Jeff Abbott, Ph.D., J.D., an adjunct scholar of the Indiana Policy Review Foundation, is an education consultant living in Fort Wayne. An attorney, Dr. Abbott was a superintendent of Indiana public schools and an  instructor in the graduate school of education at Indiana University-Purdue University Fort Wayne. His column appears in Indiana newspapers.

In the past few weeks we have heard horror stories from throughout Indiana about testing under ISTEP+ — particularly the overload of the computer system and the failure of the testing company’s servers to handle the testing.

This caused Indiana to suspend testing after it had begun.
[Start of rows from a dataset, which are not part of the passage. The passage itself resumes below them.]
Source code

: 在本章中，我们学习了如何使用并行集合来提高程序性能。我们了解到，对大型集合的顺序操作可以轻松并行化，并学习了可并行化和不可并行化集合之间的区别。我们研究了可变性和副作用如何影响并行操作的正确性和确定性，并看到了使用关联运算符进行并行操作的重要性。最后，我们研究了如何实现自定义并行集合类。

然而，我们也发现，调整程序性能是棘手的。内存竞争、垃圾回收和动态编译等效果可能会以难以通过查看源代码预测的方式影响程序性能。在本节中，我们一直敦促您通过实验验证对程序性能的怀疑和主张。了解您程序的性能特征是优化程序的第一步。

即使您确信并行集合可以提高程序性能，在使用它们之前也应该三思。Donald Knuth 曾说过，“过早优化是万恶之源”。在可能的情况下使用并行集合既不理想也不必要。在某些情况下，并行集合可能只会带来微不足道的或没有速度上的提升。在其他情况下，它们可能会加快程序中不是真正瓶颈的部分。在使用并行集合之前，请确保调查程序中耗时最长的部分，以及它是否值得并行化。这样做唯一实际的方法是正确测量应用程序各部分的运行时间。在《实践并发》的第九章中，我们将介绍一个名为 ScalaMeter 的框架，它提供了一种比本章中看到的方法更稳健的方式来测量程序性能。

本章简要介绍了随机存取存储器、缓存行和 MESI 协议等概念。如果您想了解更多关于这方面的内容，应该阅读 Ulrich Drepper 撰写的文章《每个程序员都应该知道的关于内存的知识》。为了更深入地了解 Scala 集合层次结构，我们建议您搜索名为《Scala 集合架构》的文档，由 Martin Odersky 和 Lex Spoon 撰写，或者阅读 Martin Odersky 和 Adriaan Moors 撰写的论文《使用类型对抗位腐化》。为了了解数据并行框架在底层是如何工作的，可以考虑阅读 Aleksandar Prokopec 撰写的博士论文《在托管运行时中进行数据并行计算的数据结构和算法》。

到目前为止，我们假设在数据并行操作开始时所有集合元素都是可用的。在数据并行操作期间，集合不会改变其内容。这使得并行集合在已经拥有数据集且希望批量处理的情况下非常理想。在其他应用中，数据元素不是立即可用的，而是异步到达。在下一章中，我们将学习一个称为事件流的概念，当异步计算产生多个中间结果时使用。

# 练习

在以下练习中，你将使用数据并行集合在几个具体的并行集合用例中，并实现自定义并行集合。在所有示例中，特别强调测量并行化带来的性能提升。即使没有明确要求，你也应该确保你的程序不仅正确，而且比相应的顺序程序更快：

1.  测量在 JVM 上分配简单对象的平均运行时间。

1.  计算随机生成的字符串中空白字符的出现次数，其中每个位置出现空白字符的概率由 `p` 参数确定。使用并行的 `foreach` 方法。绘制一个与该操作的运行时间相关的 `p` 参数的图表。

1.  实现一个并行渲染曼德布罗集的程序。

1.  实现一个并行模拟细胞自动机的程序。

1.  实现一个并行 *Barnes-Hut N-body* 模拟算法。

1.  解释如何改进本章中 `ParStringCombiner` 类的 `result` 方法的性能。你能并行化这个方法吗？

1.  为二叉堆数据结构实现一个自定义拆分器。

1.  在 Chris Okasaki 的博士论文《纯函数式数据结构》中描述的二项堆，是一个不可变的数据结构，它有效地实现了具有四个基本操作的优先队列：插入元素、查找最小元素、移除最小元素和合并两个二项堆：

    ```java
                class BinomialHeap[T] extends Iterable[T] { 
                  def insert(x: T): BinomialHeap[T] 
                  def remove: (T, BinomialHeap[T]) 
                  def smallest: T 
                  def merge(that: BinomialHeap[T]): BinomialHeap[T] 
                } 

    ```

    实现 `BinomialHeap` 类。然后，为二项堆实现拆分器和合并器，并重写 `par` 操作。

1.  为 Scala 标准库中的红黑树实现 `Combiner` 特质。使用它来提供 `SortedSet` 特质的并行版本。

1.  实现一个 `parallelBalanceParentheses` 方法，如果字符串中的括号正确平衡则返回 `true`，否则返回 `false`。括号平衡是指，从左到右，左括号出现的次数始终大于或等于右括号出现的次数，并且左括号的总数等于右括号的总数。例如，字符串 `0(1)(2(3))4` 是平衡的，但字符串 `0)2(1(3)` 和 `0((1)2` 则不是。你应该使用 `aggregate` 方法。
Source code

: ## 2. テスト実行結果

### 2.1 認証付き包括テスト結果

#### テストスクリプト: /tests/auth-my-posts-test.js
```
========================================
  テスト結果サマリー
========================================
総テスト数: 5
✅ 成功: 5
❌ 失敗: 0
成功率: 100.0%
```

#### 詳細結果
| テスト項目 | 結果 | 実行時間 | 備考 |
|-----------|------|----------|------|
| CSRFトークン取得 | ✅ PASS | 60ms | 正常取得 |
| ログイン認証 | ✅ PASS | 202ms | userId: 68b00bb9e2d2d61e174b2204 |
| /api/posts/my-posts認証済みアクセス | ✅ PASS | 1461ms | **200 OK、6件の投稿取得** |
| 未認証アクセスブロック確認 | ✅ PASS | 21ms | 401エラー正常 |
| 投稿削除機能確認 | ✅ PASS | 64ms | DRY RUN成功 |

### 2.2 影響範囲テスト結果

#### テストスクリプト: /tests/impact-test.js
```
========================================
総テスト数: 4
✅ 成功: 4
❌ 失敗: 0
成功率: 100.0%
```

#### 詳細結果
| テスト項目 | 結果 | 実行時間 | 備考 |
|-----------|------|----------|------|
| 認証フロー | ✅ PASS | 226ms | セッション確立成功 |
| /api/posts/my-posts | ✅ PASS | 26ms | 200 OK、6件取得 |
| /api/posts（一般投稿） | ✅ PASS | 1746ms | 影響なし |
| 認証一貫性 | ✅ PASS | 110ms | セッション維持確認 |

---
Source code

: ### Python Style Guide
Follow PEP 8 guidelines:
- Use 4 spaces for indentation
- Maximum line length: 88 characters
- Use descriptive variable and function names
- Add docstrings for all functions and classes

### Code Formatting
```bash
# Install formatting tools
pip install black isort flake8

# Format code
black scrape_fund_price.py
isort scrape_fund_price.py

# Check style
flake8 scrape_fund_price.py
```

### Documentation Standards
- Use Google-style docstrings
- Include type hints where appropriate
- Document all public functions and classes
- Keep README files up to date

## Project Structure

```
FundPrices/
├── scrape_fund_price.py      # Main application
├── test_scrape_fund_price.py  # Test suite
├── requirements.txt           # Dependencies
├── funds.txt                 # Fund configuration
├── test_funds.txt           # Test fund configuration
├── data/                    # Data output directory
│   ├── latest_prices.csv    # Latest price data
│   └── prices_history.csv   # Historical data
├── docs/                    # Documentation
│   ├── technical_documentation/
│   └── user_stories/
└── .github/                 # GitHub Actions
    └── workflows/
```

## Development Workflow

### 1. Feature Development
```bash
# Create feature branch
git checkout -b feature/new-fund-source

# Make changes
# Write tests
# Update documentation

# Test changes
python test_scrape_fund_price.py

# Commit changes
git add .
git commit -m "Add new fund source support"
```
Indiana State Board of Education members expressed frustration about what Indiana educators and education policymakers widely viewed as a disastrous testing experience.

Several state board members expressed concern about the validity of an ISTEP+ that had to be suspended several times in the first week of testing. One publicly admitted that the data was now "tainted.” Another called the recent ISTEP+ glitch “embarrassing.”

Teachers and principals all over the state are justifiably angry. Not only is a teacher's pay based on students’ ISTEP+ results but employment can be canceled if scores are not up to par.

Moreover, there are serious constitutional questions about a system that determines teachers’ pay and continued employment on questionable standardized testing, but that is a discussion to be left for another day.

Four years ago, research published by the Indiana Policy Review Foundation found that the state would likely spend more than a quarter of a billion dollars on ISTEP+ testing alone. This was a direct cost only and did not include the cost of teacher, counselor, para-professional and principal salaries incurred in the ISTEP+ administration.

Despite this enormous cost, however, Indiana educational policymakers continued to expand standardized testing of Indiana students.

A partial list includes: Acuity (Grades 3-8, Algebra I, English 10); End of Course Assessments (Algebra I, English 10, Biology I); IMAST (Grades 3-8); Indiana Course-Aligned Assessments; IREAD K-2; IREAD-3; ISTAR; ISTAR-KR; ISTEP+(Grades 3-8); LASLinks (K-12); mCLASS (K-2); National Assessment of Educational Progress (NAEP) - Grades 4, 8, 12; and the Partnership for Assessment of Readiness for College and Careers (PARCC) — all aligned to Common Core State Standards.

In summary, a behemoth standardized-testing industry continues to expand here even as important questions go unanswered.

  1. Why have Indiana policymakers not authorized a study of the direct and indirect costs of standardized testing in Indiana?
  2. What are the annual direct costs and indirect costs of such testing?
  3. Is the testing valid, reliable and does it accurately measure the quality of teachers, principals and schools performance?
  4. Does the testing improve the amount and quality of student learning?
  5. Are there better and less costly ways to measure student, teacher and principal performance, and hold them accountable for learning?
  6. Are there better and less costly ways to improve student learning?

So our policymakers support educational testing that not only could cost more than a billion dollars over the next decade but may be redundant or, worse, have no meaningful impact on student academic achievement.

Indiana cannot continue to make its education decisions on the herd mentality of educrats or what standardized-testing companies may give to political campaigns. Rather, those decisions must be made on the gold standard of all research, i.e., using control groups and intervention groups to study the impact of standardized testing.